Dataset items
--- --- ---
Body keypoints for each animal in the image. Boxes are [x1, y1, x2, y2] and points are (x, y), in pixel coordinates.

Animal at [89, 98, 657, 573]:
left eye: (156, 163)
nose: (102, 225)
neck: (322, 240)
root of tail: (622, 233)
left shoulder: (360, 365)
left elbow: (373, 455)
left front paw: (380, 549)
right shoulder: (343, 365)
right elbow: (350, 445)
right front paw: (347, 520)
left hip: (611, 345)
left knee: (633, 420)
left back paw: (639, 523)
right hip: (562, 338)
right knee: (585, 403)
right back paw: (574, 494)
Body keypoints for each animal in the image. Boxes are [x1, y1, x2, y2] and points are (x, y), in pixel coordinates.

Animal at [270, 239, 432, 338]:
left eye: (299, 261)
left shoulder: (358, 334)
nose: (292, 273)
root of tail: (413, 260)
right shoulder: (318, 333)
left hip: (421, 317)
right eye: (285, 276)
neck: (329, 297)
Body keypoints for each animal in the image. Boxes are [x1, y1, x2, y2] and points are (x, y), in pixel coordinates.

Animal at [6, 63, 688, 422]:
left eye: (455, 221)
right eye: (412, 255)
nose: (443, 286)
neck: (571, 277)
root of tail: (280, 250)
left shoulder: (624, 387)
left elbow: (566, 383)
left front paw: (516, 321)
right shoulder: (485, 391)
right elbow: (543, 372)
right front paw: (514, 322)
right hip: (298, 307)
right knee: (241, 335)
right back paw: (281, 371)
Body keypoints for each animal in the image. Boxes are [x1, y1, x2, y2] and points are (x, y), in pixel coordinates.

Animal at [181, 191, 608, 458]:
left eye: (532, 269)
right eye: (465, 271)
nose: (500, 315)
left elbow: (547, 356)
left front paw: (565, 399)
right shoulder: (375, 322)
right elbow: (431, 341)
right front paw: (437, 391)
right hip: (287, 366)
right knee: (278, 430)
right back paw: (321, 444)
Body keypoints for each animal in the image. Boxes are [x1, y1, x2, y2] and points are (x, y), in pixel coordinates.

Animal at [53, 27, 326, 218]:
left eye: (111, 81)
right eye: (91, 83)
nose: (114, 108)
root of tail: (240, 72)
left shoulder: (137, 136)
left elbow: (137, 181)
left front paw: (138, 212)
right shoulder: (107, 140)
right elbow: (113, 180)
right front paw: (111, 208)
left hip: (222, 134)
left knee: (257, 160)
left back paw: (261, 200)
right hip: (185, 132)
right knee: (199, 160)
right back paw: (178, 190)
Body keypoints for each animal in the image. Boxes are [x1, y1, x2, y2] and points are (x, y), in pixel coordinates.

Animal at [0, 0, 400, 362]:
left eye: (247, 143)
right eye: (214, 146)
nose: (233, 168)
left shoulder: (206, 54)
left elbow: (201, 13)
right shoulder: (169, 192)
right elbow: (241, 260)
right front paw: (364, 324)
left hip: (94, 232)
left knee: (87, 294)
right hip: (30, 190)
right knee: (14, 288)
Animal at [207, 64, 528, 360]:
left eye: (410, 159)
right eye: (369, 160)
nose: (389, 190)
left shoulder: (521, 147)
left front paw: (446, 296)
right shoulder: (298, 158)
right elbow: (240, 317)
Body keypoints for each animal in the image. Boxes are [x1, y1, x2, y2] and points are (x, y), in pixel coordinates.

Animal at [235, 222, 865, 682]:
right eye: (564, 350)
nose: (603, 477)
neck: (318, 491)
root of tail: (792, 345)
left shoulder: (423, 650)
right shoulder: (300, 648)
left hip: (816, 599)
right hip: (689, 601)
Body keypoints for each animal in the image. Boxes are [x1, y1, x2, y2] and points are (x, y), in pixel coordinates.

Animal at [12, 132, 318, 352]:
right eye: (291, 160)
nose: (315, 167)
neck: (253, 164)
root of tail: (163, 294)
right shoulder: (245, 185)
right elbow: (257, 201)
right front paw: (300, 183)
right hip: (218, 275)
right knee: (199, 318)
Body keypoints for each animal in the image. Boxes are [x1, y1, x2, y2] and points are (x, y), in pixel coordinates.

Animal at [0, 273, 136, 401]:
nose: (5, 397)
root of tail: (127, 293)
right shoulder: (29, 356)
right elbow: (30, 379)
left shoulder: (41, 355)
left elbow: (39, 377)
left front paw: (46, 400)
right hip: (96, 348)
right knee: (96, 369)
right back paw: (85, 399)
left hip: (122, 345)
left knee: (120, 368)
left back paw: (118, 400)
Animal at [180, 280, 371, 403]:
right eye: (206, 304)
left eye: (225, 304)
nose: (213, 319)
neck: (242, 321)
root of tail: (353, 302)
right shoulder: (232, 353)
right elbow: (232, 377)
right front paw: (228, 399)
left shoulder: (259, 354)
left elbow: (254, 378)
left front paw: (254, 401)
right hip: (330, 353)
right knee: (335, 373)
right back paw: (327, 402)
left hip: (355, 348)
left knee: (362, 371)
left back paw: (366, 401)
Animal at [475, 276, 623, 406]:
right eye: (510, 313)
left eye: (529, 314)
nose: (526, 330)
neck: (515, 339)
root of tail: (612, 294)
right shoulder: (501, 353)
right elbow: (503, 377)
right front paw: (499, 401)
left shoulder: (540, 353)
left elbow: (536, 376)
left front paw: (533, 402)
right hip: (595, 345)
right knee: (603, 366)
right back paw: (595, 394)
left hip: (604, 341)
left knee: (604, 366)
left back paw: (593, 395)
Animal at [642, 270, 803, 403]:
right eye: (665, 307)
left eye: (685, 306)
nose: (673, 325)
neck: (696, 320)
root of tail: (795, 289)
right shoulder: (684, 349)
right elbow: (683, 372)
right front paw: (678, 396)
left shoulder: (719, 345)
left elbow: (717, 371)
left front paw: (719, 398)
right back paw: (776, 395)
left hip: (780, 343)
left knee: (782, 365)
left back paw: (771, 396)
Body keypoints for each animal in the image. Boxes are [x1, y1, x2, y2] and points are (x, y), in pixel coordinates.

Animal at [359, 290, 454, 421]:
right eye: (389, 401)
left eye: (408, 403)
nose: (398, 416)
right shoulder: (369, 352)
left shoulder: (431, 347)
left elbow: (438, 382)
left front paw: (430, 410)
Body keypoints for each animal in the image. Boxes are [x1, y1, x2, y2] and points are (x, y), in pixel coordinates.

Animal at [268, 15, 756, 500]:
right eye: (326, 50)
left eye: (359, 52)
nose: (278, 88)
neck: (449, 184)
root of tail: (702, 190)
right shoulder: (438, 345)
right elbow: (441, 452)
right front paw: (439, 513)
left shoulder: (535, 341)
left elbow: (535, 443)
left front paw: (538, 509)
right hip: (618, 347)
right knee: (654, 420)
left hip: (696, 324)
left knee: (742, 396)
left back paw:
--- --- ---
◆ EXERCISE DIRECTIONS: Nothing in the data above should change. Please copy it all.

◆ EXERCISE RESPONSE:
Body keypoints for each animal in the image. Boxes are [x1, y1, x2, y2] and points are (x, y), in pixel coordinates.

Animal at [89, 98, 657, 573]:
left eye: (156, 163)
nose: (102, 225)
neck: (322, 240)
root of tail: (622, 233)
left shoulder: (360, 365)
left elbow: (373, 455)
left front paw: (380, 549)
right shoulder: (343, 365)
right elbow: (350, 445)
right front paw: (347, 520)
left hip: (611, 345)
left knee: (633, 420)
left back paw: (639, 523)
right hip: (562, 338)
right knee: (585, 403)
right back paw: (574, 494)
Body keypoints for each animal in the image. Boxes are [x1, y1, x2, y2] and points are (x, y), in pixel coordinates.

Animal at [270, 239, 432, 338]:
left eye: (299, 261)
left shoulder: (358, 334)
nose: (292, 273)
root of tail: (413, 260)
right shoulder: (318, 333)
left hip: (421, 317)
right eye: (285, 276)
neck: (329, 297)
Body keypoints for each animal in the image. Boxes are [x1, y1, x2, y2] and points are (x, y), in pixel coordinates.

Animal at [6, 63, 688, 422]:
left eye: (455, 221)
right eye: (412, 255)
nose: (443, 286)
neck: (571, 277)
root of tail: (280, 250)
left shoulder: (624, 387)
left elbow: (566, 383)
left front paw: (516, 321)
right shoulder: (485, 391)
right elbow: (543, 372)
right front paw: (514, 322)
right hip: (298, 307)
right knee: (241, 335)
right back paw: (281, 371)
Body keypoints for each animal in the image. Boxes are [x1, y1, x2, y2] and points are (x, y), in pixel coordinates.

Animal at [181, 191, 608, 458]:
left eye: (532, 269)
right eye: (465, 271)
nose: (500, 315)
left elbow: (547, 356)
left front paw: (565, 399)
right shoulder: (375, 322)
right elbow: (431, 341)
right front paw: (437, 391)
right hip: (287, 366)
right knee: (278, 430)
right back paw: (321, 444)
Body keypoints for each animal in the image. Boxes are [x1, y1, x2, y2] and points are (x, y), in pixel coordinates.

Animal at [53, 27, 326, 218]:
left eye: (111, 81)
right eye: (91, 83)
nose: (114, 108)
root of tail: (240, 72)
left shoulder: (137, 136)
left elbow: (137, 181)
left front paw: (138, 212)
right shoulder: (107, 140)
right elbow: (113, 180)
right front paw: (111, 208)
left hip: (222, 134)
left knee: (257, 160)
left back paw: (261, 200)
right hip: (185, 132)
right knee: (199, 160)
right back paw: (178, 190)
Body keypoints for each animal in the image. Boxes are [x1, y1, x2, y2] and points are (x, y), in pixel coordinates.

Animal at [0, 0, 400, 362]:
left eye: (247, 143)
right eye: (214, 146)
nose: (233, 168)
left shoulder: (206, 54)
left elbow: (201, 13)
right shoulder: (169, 192)
right elbow: (241, 260)
right front paw: (364, 324)
left hip: (94, 232)
left knee: (87, 294)
right hip: (30, 190)
right knee: (14, 288)
Animal at [207, 64, 528, 360]:
left eye: (410, 159)
right eye: (369, 160)
nose: (389, 190)
left shoulder: (521, 147)
left front paw: (446, 296)
right shoulder: (298, 158)
right elbow: (240, 317)
Body keypoints for each animal in the image. Boxes are [x1, y1, x2, y2] and points are (x, y), in pixel coordinates.

Animal at [235, 222, 865, 682]:
right eye: (564, 350)
nose: (603, 477)
neck: (318, 491)
root of tail: (792, 345)
left shoulder: (423, 650)
right shoulder: (300, 648)
left hip: (816, 599)
right hip: (689, 601)
Body keypoints for each animal in the image. Boxes are [x1, y1, x2, y2] and points are (x, y), in pixel coordinates.

Animal at [12, 132, 318, 352]:
right eye: (291, 160)
nose: (315, 167)
neck: (253, 164)
root of tail: (163, 294)
right shoulder: (245, 185)
right elbow: (257, 201)
right front paw: (300, 183)
right hip: (218, 275)
right knee: (199, 318)
Body keypoints for each animal in the image. Boxes are [x1, y1, x2, y2] and points are (x, y), in pixel coordinates.

Animal at [0, 273, 136, 401]:
nose: (5, 397)
root of tail: (127, 293)
right shoulder: (29, 356)
right elbow: (30, 379)
left shoulder: (41, 355)
left elbow: (39, 377)
left front paw: (46, 400)
right hip: (96, 348)
right knee: (96, 369)
right back paw: (85, 399)
left hip: (122, 345)
left knee: (120, 368)
left back paw: (118, 400)
Animal at [180, 280, 371, 403]:
right eye: (206, 304)
left eye: (225, 304)
nose: (213, 319)
neck: (242, 321)
root of tail: (353, 302)
right shoulder: (232, 353)
right elbow: (232, 377)
right front paw: (228, 399)
left shoulder: (259, 354)
left elbow: (254, 378)
left front paw: (254, 401)
right hip: (330, 353)
right knee: (335, 373)
right back paw: (327, 402)
left hip: (355, 348)
left knee: (362, 371)
left back paw: (366, 401)
Animal at [475, 276, 623, 406]:
right eye: (510, 313)
left eye: (529, 314)
nose: (526, 330)
neck: (515, 339)
root of tail: (612, 294)
right shoulder: (501, 353)
right elbow: (503, 377)
right front paw: (499, 401)
left shoulder: (540, 353)
left elbow: (536, 376)
left front paw: (533, 402)
right hip: (595, 345)
right knee: (603, 366)
right back paw: (595, 394)
left hip: (604, 341)
left knee: (604, 366)
left back paw: (593, 395)
Animal at [642, 270, 803, 403]:
right eye: (665, 307)
left eye: (685, 306)
nose: (673, 325)
neck: (696, 320)
root of tail: (795, 289)
right shoulder: (684, 349)
right elbow: (683, 372)
right front paw: (678, 396)
left shoulder: (719, 345)
left elbow: (717, 371)
left front paw: (719, 398)
right back paw: (776, 395)
left hip: (780, 343)
left knee: (782, 365)
left back paw: (771, 396)
Body keypoints for each animal in the image. Boxes are [x1, y1, x2, y2] and points are (x, y), in pixel coordinates.

Animal at [359, 290, 454, 421]:
right eye: (389, 401)
left eye: (408, 403)
nose: (398, 416)
right shoulder: (369, 352)
left shoulder: (431, 347)
left elbow: (438, 382)
left front paw: (430, 410)
Body keypoints for each animal in the image. Boxes are [x1, y1, x2, y2] and points are (x, y), in pixel coordinates.

Animal at [268, 15, 756, 500]:
right eye: (326, 50)
left eye: (359, 52)
nose: (278, 88)
neck: (449, 184)
root of tail: (702, 190)
right shoulder: (438, 345)
right elbow: (441, 452)
right front paw: (439, 513)
left shoulder: (535, 341)
left elbow: (535, 443)
left front paw: (538, 509)
right hip: (618, 347)
right knee: (654, 420)
left hip: (696, 324)
left knee: (742, 396)
left back paw:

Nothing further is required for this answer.